画面は普通に開く。エラーも出ない。データだけが古い。

実際に起きたこと3

  • 集計ツール

    10日以上前から、止まっていた

    毎日決まった時刻に自動でデータを取ってくる仕組みを動かしています。ある日ふと見たら、10日以上前の日付で止まっていました。

    画面は普通に開きます。エラーも出ていません。データだけが古い。しかも、こちら側の不具合なのか、データを出している側の問題なのかも、見ただけでは分かりませんでした。

  • 集計ツール

    今日の分はあるのに、数日前だけ抜けていた

    全部止まっていれば気づけます。今日の分がちゃんと入っていると、動いているように見えます。

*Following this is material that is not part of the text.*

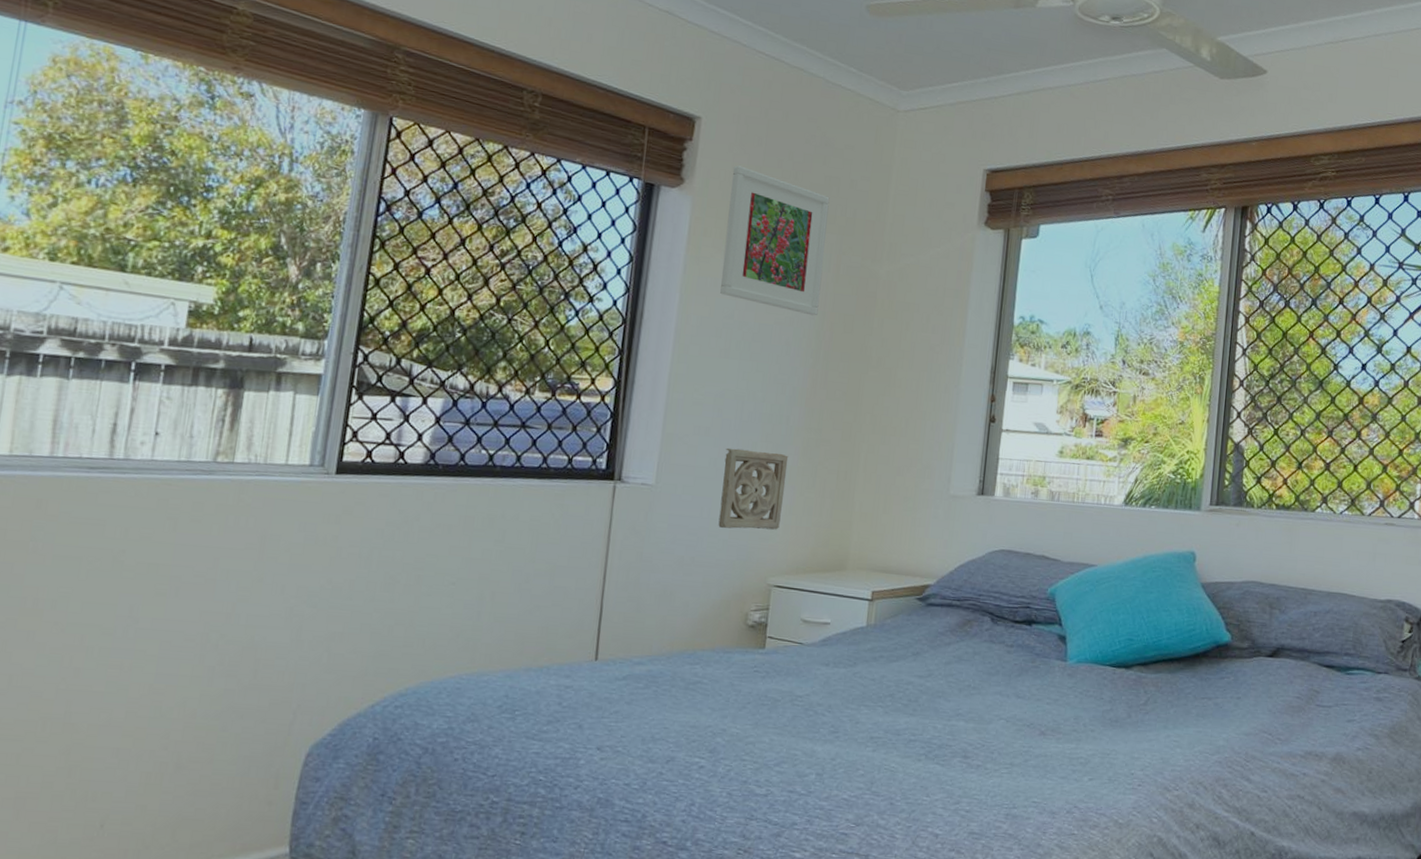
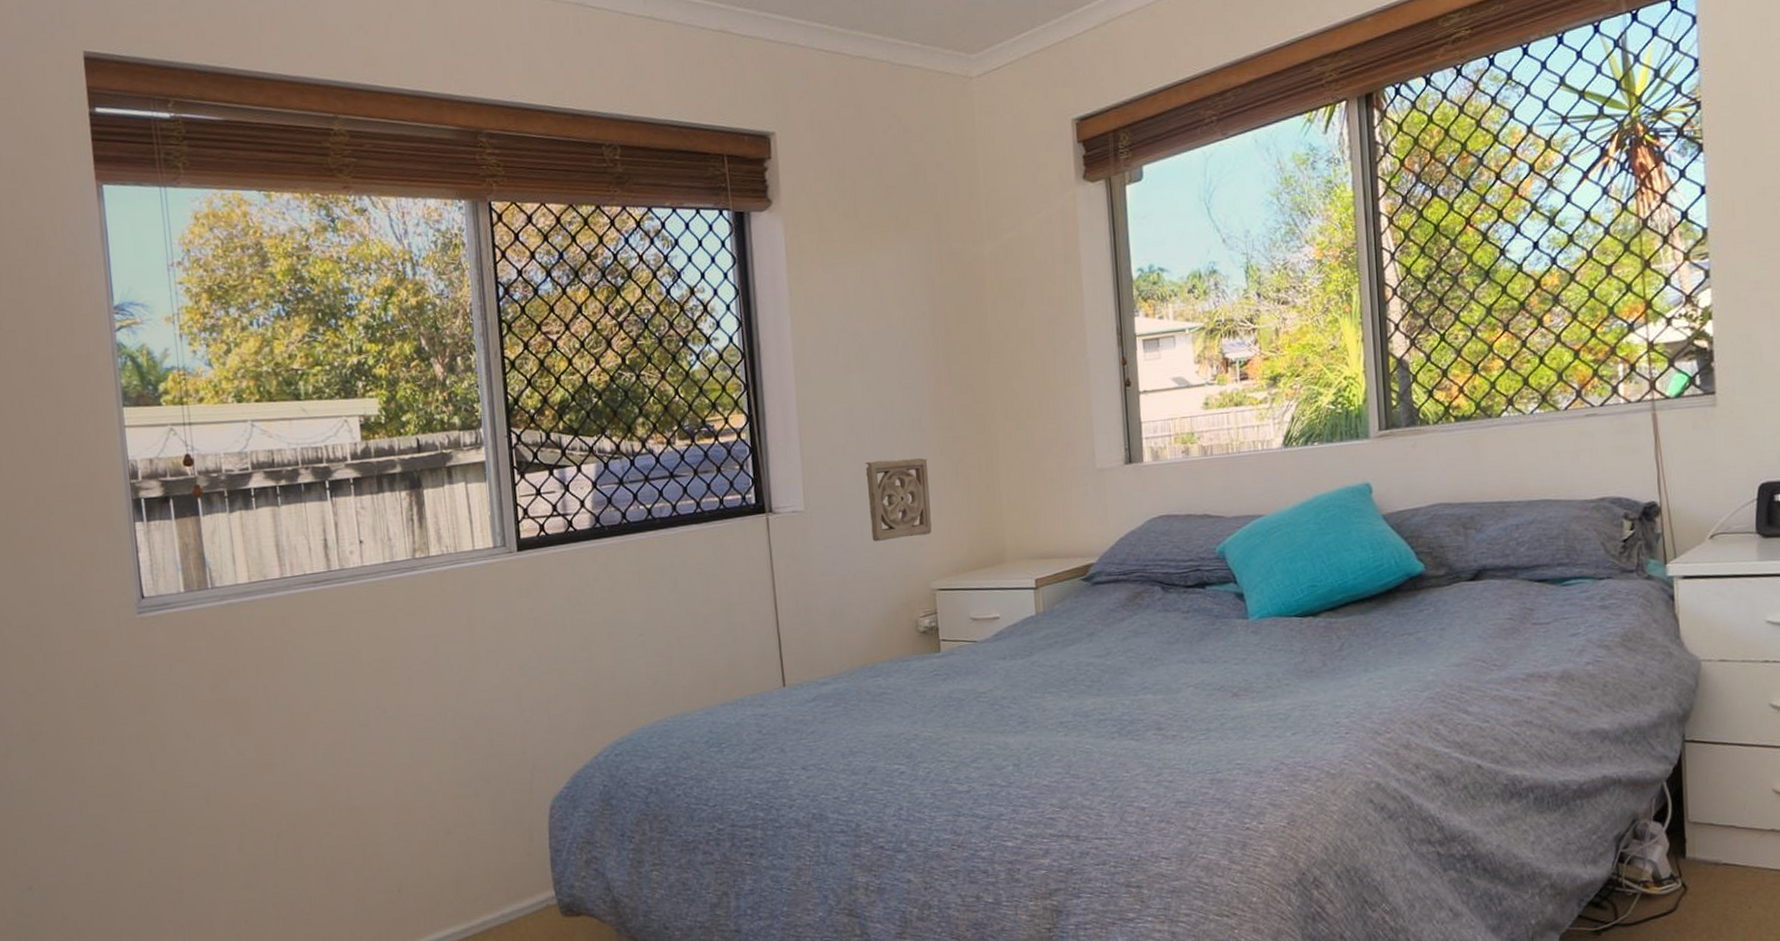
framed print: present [720,165,830,316] -> none [816,173,929,313]

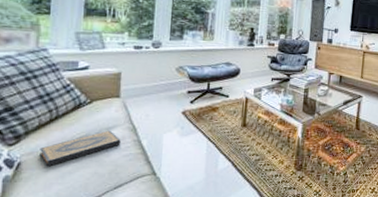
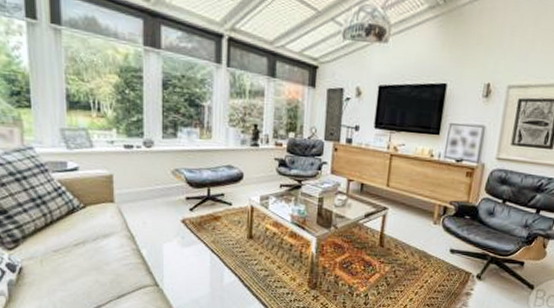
hardback book: present [39,130,121,167] -> none [39,237,119,273]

    一部だけ抜けているのが、いちばん気づきにくい形でした。

  • 比較サイト

    作ったサイトが、検索に出てこなかった

    公開したあと、自分で検索してみたら出てきませんでした。

    サイト自体は正常に動いています。ただ、誰にも届いていなかった。動いていることと、届いていることは別でした。

なぜ気づけないのか

止まったことは、止まった側からは分かりません。そして毎日見ている画面ほど「いつもと同じ」に見えて、疑わなくなります。

なぜ起きるのか

自動で動くものには、動いた記録が残らないことが多いからです。成功しても失敗しても、画面には何も出ません。

この型を防ぐには

やることは3つです。渡す相手が、それぞれ違います。

① 覚えておくこと

自動で動くものには、「最終更新はいつか」を画面に出す。ファイル名の日付は、必ず嘘になる。

② AIに渡すこと — 作業を頼むときに、これも一緒に貼る

そのまま貼れるプロンプト
この自動処理に、止まったことに気づける仕組みを足してください。

1. 最後に成功した日時を、画面の見やすい場所に常に表示する
2. 前回から一定時間以上あいていたら、画面上で分かるようにする
3. 途中で失敗した場合も、記録を残して次回に持ち越さない

「何も表示されない=正常」という作りにはしないでください。止まっているのか、正常なのかが、見ただけで分かるようにしてください。

最後の2文が本体です。多くの仕組みは「異常時だけ知らせる」作りになっていて、その仕組み自体が止まると誰も気づけません。

③ 自分で確かめること — いま動いているものが、この型になっていないか

自動で動いているものを開いて、最終更新日が画面のどこかに出ているか確認してください。